What to produce: The whole listing is to be returned exactly.

(Input Opens)

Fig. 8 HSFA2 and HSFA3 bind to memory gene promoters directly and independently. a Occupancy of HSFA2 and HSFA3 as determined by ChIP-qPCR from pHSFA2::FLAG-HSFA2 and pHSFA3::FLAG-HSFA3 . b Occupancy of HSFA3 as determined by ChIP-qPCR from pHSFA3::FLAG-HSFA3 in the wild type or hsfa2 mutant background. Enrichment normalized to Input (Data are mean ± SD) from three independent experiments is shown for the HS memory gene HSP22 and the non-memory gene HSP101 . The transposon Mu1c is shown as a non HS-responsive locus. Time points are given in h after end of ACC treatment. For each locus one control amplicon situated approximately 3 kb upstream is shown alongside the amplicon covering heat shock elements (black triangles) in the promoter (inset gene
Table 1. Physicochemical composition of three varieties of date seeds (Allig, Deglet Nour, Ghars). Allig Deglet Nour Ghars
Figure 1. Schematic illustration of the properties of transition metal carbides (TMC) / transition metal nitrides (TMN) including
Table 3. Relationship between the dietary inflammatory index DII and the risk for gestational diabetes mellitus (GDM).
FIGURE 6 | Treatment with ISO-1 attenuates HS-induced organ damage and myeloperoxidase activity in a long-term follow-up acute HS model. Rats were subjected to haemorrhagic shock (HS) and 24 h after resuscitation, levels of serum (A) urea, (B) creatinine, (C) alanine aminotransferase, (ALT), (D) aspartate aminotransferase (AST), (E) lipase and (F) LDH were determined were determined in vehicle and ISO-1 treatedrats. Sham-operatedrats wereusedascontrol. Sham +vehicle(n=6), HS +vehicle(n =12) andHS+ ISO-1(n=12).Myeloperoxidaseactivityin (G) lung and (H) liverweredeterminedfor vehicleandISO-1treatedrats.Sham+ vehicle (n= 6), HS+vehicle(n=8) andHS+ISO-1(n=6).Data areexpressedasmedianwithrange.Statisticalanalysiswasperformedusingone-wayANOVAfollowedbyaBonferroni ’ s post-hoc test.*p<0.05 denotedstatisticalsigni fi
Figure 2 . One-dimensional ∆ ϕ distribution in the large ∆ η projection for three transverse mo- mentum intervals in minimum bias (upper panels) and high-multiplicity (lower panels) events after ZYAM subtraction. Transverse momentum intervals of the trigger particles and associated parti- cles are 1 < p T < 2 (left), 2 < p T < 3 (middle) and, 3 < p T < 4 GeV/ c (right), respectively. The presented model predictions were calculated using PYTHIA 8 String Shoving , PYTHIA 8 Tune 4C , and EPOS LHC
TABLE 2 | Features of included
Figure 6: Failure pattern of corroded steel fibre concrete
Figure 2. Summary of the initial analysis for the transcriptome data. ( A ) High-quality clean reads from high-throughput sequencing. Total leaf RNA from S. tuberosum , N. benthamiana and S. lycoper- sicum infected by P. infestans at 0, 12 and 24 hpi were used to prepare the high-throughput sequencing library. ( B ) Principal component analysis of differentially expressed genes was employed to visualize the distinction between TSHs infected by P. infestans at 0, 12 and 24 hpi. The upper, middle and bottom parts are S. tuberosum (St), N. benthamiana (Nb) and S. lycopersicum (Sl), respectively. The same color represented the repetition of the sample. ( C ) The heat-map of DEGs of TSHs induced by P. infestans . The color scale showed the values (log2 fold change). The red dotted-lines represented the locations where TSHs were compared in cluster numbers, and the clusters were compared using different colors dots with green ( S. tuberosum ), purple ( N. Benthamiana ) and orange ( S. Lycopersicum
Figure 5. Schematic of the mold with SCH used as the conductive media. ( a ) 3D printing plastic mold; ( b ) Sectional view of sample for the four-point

(Input Closes)

Task output:
Fig. 8 HSFA2 and HSFA3 bind to memory gene promoters directly and independently. a Occupancy of HSFA2 and HSFA3 as determined by ChIP-qPCR from pHSFA2::FLAG-HSFA2 and pHSFA3::FLAG-HSFA3 . b Occupancy of HSFA3 as determined by ChIP-qPCR from pHSFA3::FLAG-HSFA3 in the wild type or hsfa2 mutant background. Enrichment normalized to Input (Data are mean ± SD) from three independent experiments is shown for the HS memory gene HSP22 and the non-memory gene HSP101 . The transposon Mu1c is shown as a non HS-responsive locus. Time points are given in h after end of ACC treatment. For each locus one control amplicon situated approximately 3 kb upstream is shown alongside the amplicon covering heat shock elements (black triangles) in the promoter (inset gene
Table 1. Physicochemical composition of three varieties of date seeds (Allig, Deglet Nour, Ghars). Allig Deglet Nour Ghars
Figure 1. Schematic illustration of the properties of transition metal carbides (TMC) / transition metal nitrides (TMN) including
Table 3. Relationship between the dietary inflammatory index DII and the risk for gestational diabetes mellitus (GDM).
FIGURE 6 | Treatment with ISO-1 attenuates HS-induced organ damage and myeloperoxidase activity in a long-term follow-up acute HS model. Rats were subjected to haemorrhagic shock (HS) and 24 h after resuscitation, levels of serum (A) urea, (B) creatinine, (C) alanine aminotransferase, (ALT), (D) aspartate aminotransferase (AST), (E) lipase and (F) LDH were determined were determined in vehicle and ISO-1 treatedrats. Sham-operatedrats wereusedascontrol. Sham +vehicle(n=6), HS +vehicle(n =12) andHS+ ISO-1(n=12).Myeloperoxidaseactivityin (G) lung and (H) liverweredeterminedfor vehicleandISO-1treatedrats.Sham+ vehicle (n= 6), HS+vehicle(n=8) andHS+ISO-1(n=6).Data areexpressedasmedianwithrange.Statisticalanalysiswasperformedusingone-wayANOVAfollowedbyaBonferroni ’ s post-hoc test.*p<0.05 denotedstatisticalsigni fi
Figure 2 . One-dimensional ∆ ϕ distribution in the large ∆ η projection for three transverse mo- mentum intervals in minimum bias (upper panels) and high-multiplicity (lower panels) events after ZYAM subtraction. Transverse momentum intervals of the trigger particles and associated parti- cles are 1 < p T < 2 (left), 2 < p T < 3 (middle) and, 3 < p T < 4 GeV/ c (right), respectively. The presented model predictions were calculated using PYTHIA 8 String Shoving , PYTHIA 8 Tune 4C , and EPOS LHC
TABLE 2 | Features of included
Figure 6: Failure pattern of corroded steel fibre concrete
Figure 2. Summary of the initial analysis for the transcriptome data. ( A ) High-quality clean reads from high-throughput sequencing. Total leaf RNA from S. tuberosum , N. benthamiana and S. lycoper- sicum infected by P. infestans at 0, 12 and 24 hpi were used to prepare the high-throughput sequencing library. ( B ) Principal component analysis of differentially expressed genes was employed to visualize the distinction between TSHs infected by P. infestans at 0, 12 and 24 hpi. The upper, middle and bottom parts are S. tuberosum (St), N. benthamiana (Nb) and S. lycopersicum (Sl), respectively. The same color represented the repetition of the sample. ( C ) The heat-map of DEGs of TSHs induced by P. infestans . The color scale showed the values (log2 fold change). The red dotted-lines represented the locations where TSHs were compared in cluster numbers, and the clusters were compared using different colors dots with green ( S. tuberosum ), purple ( N. Benthamiana ) and orange ( S. Lycopersicum
Figure 5. Schematic of the mold with SCH used as the conductive media. ( a ) 3D printing plastic mold; ( b ) Sectional view of sample for the four-point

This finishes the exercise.